Early Evidence of Vibe-Proving with Consumer LLMs: A Case Study on Spectral Region Characterization with ChatGPT-5.2 (Thinking)
This work addresses the challenge of evaluating AI-assisted research workflows for individual researchers, though it is incremental in scope.
The authors tackled the problem of using consumer LLMs for research-level mathematics by conducting a case study that resolved a conjecture on the spectral region of a matrix family, resulting in a theorem with necessary and sufficient conditions and explicit constructions.

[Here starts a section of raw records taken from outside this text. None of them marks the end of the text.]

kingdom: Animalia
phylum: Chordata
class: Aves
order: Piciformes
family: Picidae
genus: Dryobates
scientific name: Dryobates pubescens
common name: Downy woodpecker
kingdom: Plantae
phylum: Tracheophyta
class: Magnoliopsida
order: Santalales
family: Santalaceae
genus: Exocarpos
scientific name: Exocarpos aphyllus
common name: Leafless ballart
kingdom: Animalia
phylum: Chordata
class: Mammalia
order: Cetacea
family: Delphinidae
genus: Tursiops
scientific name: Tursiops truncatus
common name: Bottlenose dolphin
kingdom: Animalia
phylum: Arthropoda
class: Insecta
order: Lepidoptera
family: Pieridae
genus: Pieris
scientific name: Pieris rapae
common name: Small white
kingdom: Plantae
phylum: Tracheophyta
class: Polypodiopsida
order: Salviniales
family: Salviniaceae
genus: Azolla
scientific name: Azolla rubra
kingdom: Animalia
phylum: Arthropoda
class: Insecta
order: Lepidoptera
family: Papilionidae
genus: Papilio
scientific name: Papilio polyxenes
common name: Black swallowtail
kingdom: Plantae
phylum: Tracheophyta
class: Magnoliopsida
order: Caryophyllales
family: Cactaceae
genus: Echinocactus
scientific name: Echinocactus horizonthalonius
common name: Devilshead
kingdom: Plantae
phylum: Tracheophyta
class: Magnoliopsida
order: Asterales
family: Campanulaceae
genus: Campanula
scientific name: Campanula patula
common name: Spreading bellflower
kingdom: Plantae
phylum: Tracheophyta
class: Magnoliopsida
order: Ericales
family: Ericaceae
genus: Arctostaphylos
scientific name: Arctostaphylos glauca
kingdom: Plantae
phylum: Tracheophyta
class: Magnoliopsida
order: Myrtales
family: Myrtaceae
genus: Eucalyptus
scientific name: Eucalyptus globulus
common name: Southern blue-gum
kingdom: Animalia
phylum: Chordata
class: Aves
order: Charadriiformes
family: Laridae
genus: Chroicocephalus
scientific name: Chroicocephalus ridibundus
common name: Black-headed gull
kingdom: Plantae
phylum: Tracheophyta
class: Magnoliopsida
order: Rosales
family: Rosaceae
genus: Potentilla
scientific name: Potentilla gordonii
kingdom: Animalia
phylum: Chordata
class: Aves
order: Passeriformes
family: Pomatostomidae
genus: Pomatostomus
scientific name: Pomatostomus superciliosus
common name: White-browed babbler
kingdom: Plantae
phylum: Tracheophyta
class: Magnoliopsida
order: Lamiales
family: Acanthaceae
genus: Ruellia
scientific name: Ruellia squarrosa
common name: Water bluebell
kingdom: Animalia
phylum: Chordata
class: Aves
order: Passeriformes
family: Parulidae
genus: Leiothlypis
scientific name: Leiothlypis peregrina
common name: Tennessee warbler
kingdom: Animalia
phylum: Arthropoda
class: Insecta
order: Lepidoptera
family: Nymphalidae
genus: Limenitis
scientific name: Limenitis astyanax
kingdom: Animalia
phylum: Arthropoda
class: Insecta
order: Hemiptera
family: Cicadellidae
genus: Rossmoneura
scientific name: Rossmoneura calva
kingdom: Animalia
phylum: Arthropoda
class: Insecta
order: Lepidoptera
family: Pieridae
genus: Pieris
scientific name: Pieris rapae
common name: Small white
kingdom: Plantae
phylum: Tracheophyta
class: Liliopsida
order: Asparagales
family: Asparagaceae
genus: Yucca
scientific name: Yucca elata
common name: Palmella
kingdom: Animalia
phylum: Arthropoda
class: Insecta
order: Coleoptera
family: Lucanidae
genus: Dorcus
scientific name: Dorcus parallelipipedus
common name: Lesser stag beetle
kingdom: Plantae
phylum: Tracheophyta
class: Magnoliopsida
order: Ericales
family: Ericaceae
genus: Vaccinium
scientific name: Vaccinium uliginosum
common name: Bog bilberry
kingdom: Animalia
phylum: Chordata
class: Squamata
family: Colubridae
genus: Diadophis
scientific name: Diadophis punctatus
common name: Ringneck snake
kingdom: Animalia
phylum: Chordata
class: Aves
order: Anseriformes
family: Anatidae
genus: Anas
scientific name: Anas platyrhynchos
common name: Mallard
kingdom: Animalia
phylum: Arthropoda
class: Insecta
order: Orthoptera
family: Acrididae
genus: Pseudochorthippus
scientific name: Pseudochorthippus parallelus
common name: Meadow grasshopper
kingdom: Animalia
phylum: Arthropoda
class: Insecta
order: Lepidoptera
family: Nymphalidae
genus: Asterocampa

Large Language Models (LLMs) are increasingly used as scientific copilots, but evidence on their role in research-level mathematics remains limited, especially for workflows accessible to individual researchers. We present early evidence for vibe-proving with a consumer subscription LLM through an auditable case study that resolves Conjecture 20 of Ran and Teng (2024) on the exact nonreal spectral region of a 4-cycle row-stochastic nonnegative matrix family. We analyze seven shareable ChatGPT-5.2 (Thinking) threads and four versioned proof drafts, documenting an iterative pipeline of generate, referee, and repair. The model is most useful for high-level proof search, while human experts remain essential for correctness-critical closure. The final theorem provides necessary and sufficient region conditions and explicit boundary attainment constructions. Beyond the mathematical result, we contribute a process-level characterization of where LLM assistance materially helps and where verification bottlenecks persist, with implications for evaluation of AI-assisted research workflows and for designing human-in-the-loop theorem proving systems.